> [Instructions to follow] Swap "Part number" for "Item number" in the entries from the start through the line containing "Когда Вы подписываетесь", and reproduce those lines with no other changes.

> [Data provided]
▬▬▬▬▬▬
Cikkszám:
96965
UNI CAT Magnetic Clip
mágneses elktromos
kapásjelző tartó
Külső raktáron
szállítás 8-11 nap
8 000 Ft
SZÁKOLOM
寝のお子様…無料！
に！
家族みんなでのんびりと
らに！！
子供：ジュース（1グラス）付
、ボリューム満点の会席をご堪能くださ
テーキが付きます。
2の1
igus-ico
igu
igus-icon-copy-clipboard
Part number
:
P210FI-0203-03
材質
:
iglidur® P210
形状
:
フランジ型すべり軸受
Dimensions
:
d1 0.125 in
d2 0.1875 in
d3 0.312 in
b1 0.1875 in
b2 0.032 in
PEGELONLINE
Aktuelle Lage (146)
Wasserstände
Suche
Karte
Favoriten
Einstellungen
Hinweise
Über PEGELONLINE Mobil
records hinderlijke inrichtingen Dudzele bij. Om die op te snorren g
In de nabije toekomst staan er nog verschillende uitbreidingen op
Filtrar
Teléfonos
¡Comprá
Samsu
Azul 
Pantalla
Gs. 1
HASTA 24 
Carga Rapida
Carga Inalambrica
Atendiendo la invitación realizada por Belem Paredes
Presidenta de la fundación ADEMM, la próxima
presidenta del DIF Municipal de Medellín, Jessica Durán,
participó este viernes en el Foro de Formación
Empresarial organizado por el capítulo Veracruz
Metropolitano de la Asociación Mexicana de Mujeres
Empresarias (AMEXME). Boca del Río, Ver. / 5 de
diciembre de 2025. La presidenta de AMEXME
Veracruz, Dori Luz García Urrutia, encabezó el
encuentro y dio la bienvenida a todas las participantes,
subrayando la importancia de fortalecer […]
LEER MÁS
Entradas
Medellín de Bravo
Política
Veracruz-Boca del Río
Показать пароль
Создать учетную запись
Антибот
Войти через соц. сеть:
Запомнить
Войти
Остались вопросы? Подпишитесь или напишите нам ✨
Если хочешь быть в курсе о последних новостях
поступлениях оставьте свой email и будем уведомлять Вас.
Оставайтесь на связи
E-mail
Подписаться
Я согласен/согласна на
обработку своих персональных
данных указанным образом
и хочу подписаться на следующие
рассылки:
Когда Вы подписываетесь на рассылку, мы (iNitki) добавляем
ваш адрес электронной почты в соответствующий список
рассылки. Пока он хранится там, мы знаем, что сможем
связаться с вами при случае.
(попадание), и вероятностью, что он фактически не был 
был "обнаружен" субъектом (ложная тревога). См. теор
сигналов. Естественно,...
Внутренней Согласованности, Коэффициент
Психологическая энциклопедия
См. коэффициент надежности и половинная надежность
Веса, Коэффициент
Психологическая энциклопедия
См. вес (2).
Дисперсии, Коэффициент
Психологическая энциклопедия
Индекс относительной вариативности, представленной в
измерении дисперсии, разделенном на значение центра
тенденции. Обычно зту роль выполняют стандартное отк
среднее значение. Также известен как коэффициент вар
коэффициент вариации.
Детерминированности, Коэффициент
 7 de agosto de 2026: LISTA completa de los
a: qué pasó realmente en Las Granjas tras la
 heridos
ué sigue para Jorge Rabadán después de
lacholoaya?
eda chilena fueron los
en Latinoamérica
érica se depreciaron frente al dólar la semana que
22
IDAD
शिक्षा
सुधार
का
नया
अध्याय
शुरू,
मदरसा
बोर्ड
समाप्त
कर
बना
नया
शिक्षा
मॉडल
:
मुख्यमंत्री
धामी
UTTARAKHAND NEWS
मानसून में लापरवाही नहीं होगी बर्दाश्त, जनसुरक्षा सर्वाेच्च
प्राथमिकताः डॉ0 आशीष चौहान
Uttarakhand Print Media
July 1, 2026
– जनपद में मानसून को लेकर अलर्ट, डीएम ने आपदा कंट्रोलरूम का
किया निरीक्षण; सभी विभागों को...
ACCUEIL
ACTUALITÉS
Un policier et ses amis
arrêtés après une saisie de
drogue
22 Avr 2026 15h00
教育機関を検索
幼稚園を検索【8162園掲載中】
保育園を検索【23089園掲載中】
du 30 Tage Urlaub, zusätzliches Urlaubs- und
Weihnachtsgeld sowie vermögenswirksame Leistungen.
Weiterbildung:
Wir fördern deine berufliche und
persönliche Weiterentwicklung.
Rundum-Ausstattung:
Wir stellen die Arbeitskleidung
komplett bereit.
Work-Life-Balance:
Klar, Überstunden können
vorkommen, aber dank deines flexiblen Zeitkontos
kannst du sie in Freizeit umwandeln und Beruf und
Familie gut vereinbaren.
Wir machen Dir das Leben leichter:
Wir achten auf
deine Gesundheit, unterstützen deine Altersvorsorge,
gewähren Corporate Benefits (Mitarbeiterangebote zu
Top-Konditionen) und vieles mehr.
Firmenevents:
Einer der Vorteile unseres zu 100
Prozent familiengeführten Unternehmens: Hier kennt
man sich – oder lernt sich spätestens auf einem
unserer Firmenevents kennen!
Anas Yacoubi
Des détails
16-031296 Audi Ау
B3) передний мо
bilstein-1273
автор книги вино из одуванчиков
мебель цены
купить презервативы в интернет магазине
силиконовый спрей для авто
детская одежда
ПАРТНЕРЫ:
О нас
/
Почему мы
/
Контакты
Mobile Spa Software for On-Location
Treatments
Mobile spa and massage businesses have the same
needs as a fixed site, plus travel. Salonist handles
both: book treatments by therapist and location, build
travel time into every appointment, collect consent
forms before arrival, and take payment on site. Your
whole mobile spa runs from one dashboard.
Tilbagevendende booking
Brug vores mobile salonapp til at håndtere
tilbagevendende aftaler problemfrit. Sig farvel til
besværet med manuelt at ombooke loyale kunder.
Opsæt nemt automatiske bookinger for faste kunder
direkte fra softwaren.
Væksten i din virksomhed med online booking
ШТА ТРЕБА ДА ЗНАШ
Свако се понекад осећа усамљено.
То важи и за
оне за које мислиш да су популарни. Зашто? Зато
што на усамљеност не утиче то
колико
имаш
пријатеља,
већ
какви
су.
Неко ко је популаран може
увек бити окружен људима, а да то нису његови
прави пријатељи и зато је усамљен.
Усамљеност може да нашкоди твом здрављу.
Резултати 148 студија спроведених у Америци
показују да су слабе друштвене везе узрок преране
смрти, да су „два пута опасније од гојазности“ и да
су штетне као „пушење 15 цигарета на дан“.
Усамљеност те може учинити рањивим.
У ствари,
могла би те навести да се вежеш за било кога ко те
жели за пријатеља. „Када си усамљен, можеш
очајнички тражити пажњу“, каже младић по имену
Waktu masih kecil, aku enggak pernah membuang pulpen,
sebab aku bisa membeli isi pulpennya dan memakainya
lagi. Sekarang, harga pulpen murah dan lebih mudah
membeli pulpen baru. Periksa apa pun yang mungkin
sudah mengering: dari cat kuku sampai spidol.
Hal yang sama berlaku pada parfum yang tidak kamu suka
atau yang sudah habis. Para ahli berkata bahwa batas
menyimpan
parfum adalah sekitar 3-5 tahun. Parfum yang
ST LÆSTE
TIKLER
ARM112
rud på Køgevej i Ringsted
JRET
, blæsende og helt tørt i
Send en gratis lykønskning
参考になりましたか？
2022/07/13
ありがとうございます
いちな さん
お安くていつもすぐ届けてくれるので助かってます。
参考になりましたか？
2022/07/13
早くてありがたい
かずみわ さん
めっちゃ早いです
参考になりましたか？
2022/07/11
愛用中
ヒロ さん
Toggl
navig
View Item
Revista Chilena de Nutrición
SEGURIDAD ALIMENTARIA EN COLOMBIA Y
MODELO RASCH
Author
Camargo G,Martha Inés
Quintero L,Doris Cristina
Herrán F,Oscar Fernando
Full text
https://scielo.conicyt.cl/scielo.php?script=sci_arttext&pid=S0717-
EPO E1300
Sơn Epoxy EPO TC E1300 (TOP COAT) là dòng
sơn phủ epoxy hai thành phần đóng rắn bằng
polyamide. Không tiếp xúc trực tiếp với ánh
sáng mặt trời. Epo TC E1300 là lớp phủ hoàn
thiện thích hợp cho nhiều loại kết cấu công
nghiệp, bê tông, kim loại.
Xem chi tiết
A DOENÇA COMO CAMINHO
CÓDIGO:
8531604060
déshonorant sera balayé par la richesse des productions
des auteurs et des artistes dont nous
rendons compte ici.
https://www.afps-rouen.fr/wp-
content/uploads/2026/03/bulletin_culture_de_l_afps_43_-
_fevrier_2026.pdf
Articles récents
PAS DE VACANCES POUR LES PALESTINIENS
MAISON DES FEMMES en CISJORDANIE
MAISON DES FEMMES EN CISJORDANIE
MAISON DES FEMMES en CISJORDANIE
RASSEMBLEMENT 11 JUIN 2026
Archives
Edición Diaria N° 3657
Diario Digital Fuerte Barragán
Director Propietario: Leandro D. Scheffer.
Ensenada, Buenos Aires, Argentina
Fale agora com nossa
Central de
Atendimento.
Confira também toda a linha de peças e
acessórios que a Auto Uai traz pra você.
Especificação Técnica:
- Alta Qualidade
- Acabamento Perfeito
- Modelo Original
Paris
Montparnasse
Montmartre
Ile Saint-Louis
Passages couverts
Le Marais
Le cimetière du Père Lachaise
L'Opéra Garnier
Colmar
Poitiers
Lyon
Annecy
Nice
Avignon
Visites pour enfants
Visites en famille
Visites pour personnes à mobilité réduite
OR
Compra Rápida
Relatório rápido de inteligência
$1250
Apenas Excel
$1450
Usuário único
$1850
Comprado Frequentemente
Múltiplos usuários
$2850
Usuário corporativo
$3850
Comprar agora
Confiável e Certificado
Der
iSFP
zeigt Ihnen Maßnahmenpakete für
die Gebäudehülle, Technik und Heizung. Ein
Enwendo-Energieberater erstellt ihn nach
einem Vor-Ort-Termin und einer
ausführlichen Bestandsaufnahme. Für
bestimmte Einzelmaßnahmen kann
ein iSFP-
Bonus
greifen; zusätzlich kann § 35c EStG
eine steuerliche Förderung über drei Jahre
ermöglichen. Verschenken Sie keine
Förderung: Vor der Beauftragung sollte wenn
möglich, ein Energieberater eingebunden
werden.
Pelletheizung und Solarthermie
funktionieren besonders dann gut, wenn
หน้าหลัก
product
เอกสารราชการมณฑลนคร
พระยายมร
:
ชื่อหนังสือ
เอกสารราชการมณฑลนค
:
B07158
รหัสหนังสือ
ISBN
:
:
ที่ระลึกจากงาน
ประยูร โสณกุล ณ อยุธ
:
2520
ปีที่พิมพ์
▬▬▬▬▬▬
> [Task response]
Cikkszám:
96965
UNI CAT Magnetic Clip
mágneses elktromos
kapásjelző tartó
Külső raktáron
szállítás 8-11 nap
8 000 Ft
SZÁKOLOM
寝のお子様…無料！
に！
家族みんなでのんびりと
らに！！
子供：ジュース（1グラス）付
、ボリューム満点の会席をご堪能くださ
テーキが付きます。
2の1
igus-ico
igu
igus-icon-copy-clipboard
Item number
:
P210FI-0203-03
材質
:
iglidur® P210
形状
:
フランジ型すべり軸受
Dimensions
:
d1 0.125 in
d2 0.1875 in
d3 0.312 in
b1 0.1875 in
b2 0.032 in
PEGELONLINE
Aktuelle Lage (146)
Wasserstände
Suche
Karte
Favoriten
Einstellungen
Hinweise
Über PEGELONLINE Mobil
records hinderlijke inrichtingen Dudzele bij. Om die op te snorren g
In de nabije toekomst staan er nog verschillende uitbreidingen op
Filtrar
Teléfonos
¡Comprá
Samsu
Azul 
Pantalla
Gs. 1
HASTA 24 
Carga Rapida
Carga Inalambrica
Atendiendo la invitación realizada por Belem Paredes
Presidenta de la fundación ADEMM, la próxima
presidenta del DIF Municipal de Medellín, Jessica Durán,
participó este viernes en el Foro de Formación
Empresarial organizado por el capítulo Veracruz
Metropolitano de la Asociación Mexicana de Mujeres
Empresarias (AMEXME). Boca del Río, Ver. / 5 de
diciembre de 2025. La presidenta de AMEXME
Veracruz, Dori Luz García Urrutia, encabezó el
encuentro y dio la bienvenida a todas las participantes,
subrayando la importancia de fortalecer […]
LEER MÁS
Entradas
Medellín de Bravo
Política
Veracruz-Boca del Río
Показать пароль
Создать учетную запись
Антибот
Войти через соц. сеть:
Запомнить
Войти
Остались вопросы? Подпишитесь или напишите нам ✨
Если хочешь быть в курсе о последних новостях
поступлениях оставьте свой email и будем уведомлять Вас.
Оставайтесь на связи
E-mail
Подписаться
Я согласен/согласна на
обработку своих персональных
данных указанным образом
и хочу подписаться на следующие
рассылки:
Когда Вы подписываетесь на рассылку, мы (iNitki) добавляем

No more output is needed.